2358    The number of men and women who have deep-seated homosexual tendencies is not negligible. This inclination, which is objectively disordered, constitutes for most of them a trial. They must be accepted with respect, compassion, and sensitivity. Every sign of unjust discrimination in their regard should be avoided. These persons are called to fulfill God’s will in their lives and, if they are Christians, to unite to the sacrifice of the Lord’s Cross the difficulties they may encounter from their condition.


  1. Thank you Father for an accurate, objective & thruthful account. It is truly refreshing to be able to read his Holiness’ actual words with the question asked, as opposed to various subjective interpretations on Church teaching.

  2. Rosemary says:

    “Sins of youth”? Msgr. Ricca’s transgressions were the “sins of youth”? If this translation is correct, then the briefing was even worse than I thought. Giving Ricca a slap on the wrist sends a clear message that penance is pointless.

    I certainly forgive Msgr. Ricca but giving him this plummy position makes it look like her is being rewarded for, er, something. It is perplexing and makes it look like Pope Francis is trying to play both sides of the aisle.

  3. Um, where is that part of the catechism he mentions about their needing to be “integrated into society”? That’s actually, perhaps, quite a different perspective than what the catechism says: “Every sign of unjust discrimination in their regard should be avoided.” Arguably it is the same thing in fact; but, if nothing else, it’s the difference between ‘the glass half empty and half full.’

    Avoiding unjust discrimination is one thing. We can talk about different kinds of discrimination in that case. Only the unjust kind is bad. Which discriminations are unjust in relation to gays? Which are just?

    But their needing to be “integrated into society….”….that is to look at things differently. We are not just to ask, “is this kind of discrimination ok?” No; now we are to ask, “is this action consistent with their being integrated into society?” And that, I think, opens the door to DISallowing some kinds of discrimination, even if such discrimination is appropriate.

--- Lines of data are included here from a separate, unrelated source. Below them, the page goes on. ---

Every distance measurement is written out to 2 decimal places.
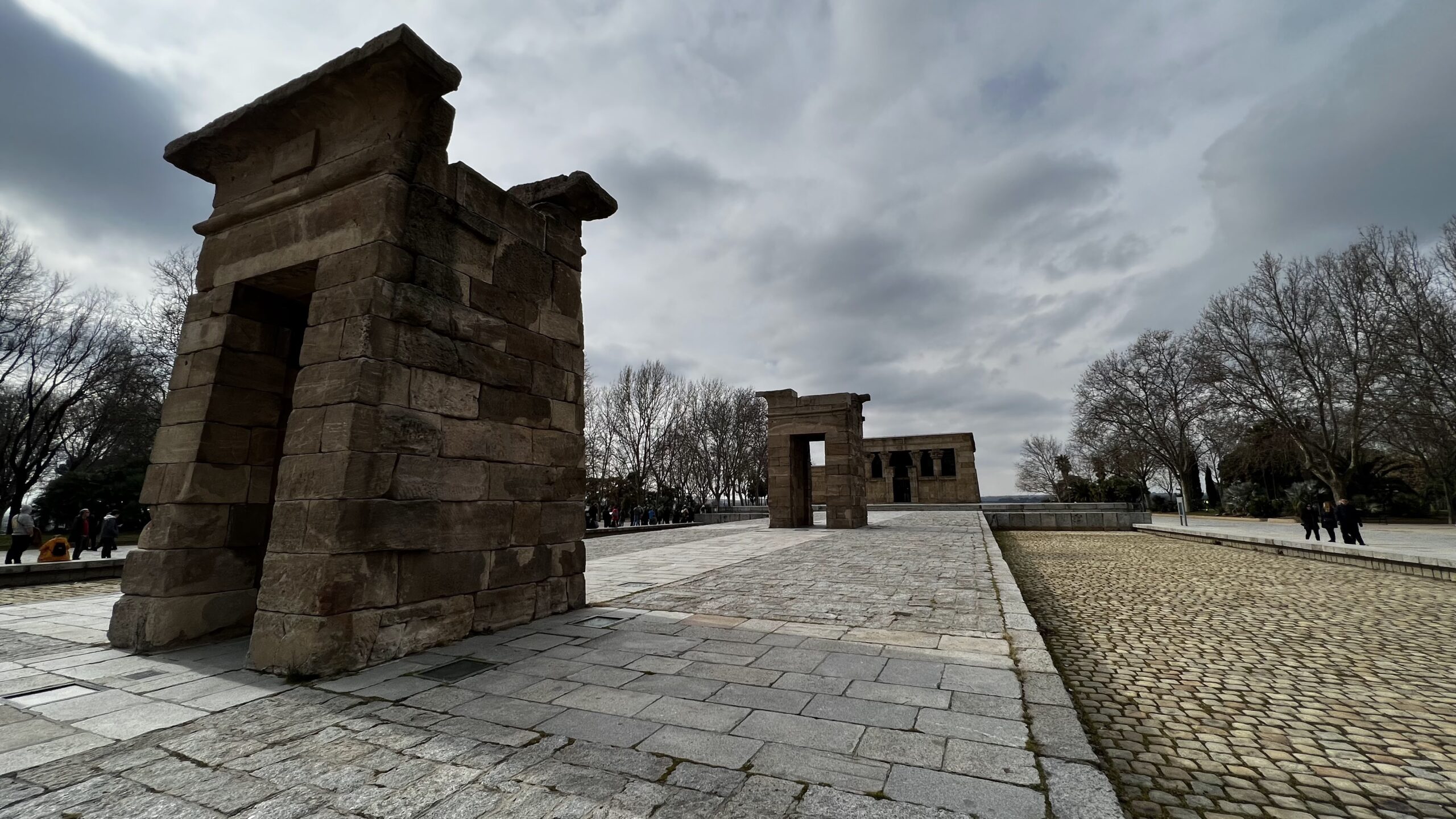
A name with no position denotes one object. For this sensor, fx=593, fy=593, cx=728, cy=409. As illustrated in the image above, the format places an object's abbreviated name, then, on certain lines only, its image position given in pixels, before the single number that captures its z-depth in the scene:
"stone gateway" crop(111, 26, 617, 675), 4.10
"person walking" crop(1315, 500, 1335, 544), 16.61
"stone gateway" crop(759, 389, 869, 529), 18.33
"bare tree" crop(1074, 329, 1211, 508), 31.92
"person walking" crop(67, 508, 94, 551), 14.54
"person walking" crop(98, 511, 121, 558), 13.62
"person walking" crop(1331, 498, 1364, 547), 15.09
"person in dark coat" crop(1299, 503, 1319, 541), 16.61
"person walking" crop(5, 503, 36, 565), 12.12
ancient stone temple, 35.84
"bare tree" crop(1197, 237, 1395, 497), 21.94
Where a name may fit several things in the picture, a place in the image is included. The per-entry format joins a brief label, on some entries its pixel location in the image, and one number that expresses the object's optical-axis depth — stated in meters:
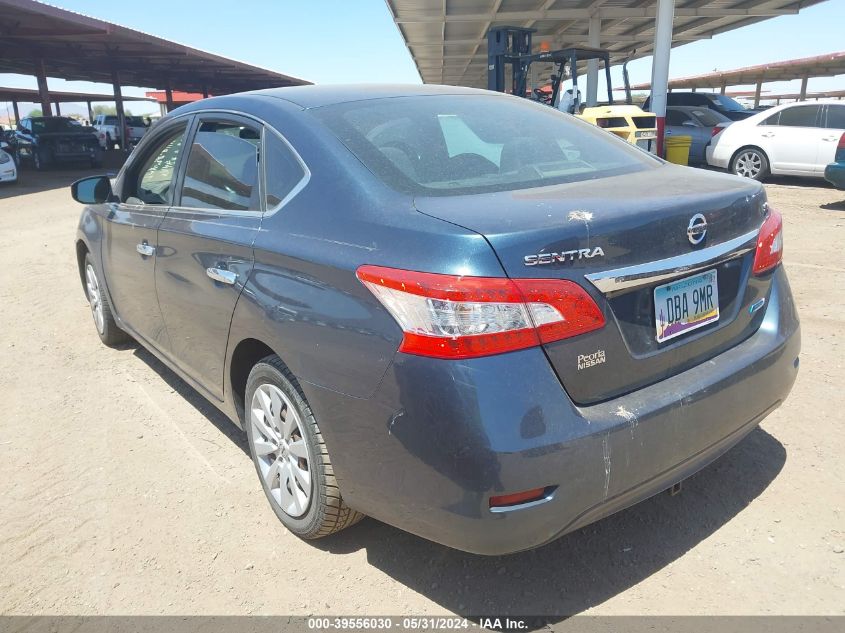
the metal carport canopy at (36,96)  50.06
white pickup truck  34.03
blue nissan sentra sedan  1.83
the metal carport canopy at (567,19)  20.36
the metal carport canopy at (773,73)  29.62
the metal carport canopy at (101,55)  20.73
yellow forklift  12.81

    And, I can’t say if that is a good or a bad thing. But I know the liberals are thrilled by what they think it means.

  4. Lisa De Ruyter says:

    I think this will help us better understand these priest who are a priest forever and what the Pope is doing here…….quote: “The text, which was approved by Pope Benedict at the end of August, says that homosexual men should not be admitted to seminaries even if they are celibate, because their condition suggests a serious personality disorder which detracts from their ability to serve as ministers.

    Priests WHO HAVE ALREADY BEEN ordained, if they suffer from homosexual impulses, are strongly urged to RENEW their dedication to chastity, and a manner of life appropriate to the priesthood. ” http://www.ewtn.com/vnews/getstory.asp?number=60630

  5. Lisa De Ruyter says:

    I think that Pope Francis was saying that the so called gay people, might have to fight tendencies, but the are still our “brothers”…and God doesn’t identify them as being gay (for that is what the church teaches). For God created us male and female, children of God, heirs of heaven. Referring to the Pope’s words here: quote: “I have yet to find on a Vatican identity card the word gay.” For instance though, the Pope invites all the divorced and remarried people (our brother’s and sisters) to come to Mass, but he instucts them not to receive Holy Communion, because he knows they are not in the state of grace. I am sure if these so called, gay people were so called married, he would tell them also to not receive, because this would also indicate, that they are in grave sin. http://saltandlighttv.org/blog/world-youth-day/a-note-on-the-popes-remarks-to-journalists-en-route-to-rome

  6. David Brandt says:

    The fact that the press is running with one aspect of church teaching is good.